Last saturday I saw my first Bumblebee of the year and few days later the first butterfly, it was a fleeting glimpse and so I couldn't get an accurate ID. Its underwings were very black and I suspect it was a Small Tortoiseshell that had emerged from hibernation.
On Sunday I was accompanied to my patch by a very important guest, my 3 year old niece and my sister. My niece was nearly as well prepared as me. She brandished a small net in one hand and a pair of binoculars in the other, binoculars I must add that she spent most of the time using to look at the ground. It was she who found the first flowering Celandine of the season.
During the week the school pond had been visited by an amorous pair of frogs and much to the delight of the students had laid a mass of frogspawn in the newly enlarged and deepened pond.
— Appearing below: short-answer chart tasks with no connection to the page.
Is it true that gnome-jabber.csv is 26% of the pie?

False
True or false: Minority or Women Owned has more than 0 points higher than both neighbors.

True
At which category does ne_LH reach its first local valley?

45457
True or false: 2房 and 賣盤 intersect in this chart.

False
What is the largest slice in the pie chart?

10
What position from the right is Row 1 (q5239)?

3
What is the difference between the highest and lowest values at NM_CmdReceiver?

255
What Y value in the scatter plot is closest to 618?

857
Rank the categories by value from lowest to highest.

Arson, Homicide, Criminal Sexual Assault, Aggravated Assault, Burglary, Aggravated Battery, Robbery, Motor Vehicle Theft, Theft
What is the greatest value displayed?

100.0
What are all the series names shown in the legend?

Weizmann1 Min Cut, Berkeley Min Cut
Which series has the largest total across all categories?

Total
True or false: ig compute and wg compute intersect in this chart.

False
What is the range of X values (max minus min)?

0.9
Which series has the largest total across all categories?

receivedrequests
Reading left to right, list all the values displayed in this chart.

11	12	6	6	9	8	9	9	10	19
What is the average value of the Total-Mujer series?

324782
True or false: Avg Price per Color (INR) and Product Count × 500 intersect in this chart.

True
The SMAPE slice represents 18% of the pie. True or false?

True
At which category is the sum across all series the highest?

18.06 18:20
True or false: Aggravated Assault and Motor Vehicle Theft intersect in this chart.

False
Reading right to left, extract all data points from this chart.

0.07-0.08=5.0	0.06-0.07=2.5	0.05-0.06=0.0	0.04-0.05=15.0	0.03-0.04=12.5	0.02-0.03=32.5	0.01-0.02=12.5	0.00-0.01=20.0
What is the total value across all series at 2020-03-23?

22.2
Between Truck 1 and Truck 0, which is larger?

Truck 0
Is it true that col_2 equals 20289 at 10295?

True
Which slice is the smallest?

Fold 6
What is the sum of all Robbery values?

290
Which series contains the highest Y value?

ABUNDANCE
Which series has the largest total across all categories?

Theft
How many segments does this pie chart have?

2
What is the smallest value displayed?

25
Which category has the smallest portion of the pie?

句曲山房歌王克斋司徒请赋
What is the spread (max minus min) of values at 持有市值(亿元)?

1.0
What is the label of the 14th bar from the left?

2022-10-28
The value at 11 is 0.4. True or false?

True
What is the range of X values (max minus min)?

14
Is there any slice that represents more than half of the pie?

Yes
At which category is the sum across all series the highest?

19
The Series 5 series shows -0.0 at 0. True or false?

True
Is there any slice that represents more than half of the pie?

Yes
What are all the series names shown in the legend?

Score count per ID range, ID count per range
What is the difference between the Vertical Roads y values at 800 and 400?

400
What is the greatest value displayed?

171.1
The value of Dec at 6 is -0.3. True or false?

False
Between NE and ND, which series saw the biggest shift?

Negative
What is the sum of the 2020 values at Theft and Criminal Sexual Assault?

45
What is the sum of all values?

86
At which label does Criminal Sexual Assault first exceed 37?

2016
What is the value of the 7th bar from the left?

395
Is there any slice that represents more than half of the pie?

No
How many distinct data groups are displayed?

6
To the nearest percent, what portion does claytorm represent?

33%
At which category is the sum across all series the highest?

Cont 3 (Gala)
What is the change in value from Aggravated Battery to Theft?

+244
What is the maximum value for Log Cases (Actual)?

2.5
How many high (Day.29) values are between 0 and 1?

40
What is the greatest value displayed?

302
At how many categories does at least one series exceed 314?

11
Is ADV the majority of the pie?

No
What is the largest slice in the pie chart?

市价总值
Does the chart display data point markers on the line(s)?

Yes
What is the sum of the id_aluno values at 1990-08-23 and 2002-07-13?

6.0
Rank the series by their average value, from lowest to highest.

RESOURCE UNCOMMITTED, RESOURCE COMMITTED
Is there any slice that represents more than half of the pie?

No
Frogspawn is one of the quintessential signs of spring and this year the BBC Wildlife is supporting the Big Spawn Count run by the Freshwater Habitats Trust. You can get involved by keeping an eye out for frogspawn and recording them at: http://www.freshwaterhabitats.org.uk/projects/big-spawn-count/ This sorts of citizen science project rely on your help and provide valuable information to researchers. Another good phenology site is the one provided by the Woodland Trust at: http://www.naturescalendar.org.uk/
Lastly to bring my spring sightings to a close today whilst on my patch I watched as the Jackdaws took up position in the Old Hollow Alder Nesting tree they have used for years and the basal rosettes of Comfrey just beginning to emerge and the arrival of a Chiffchaff and Skylark.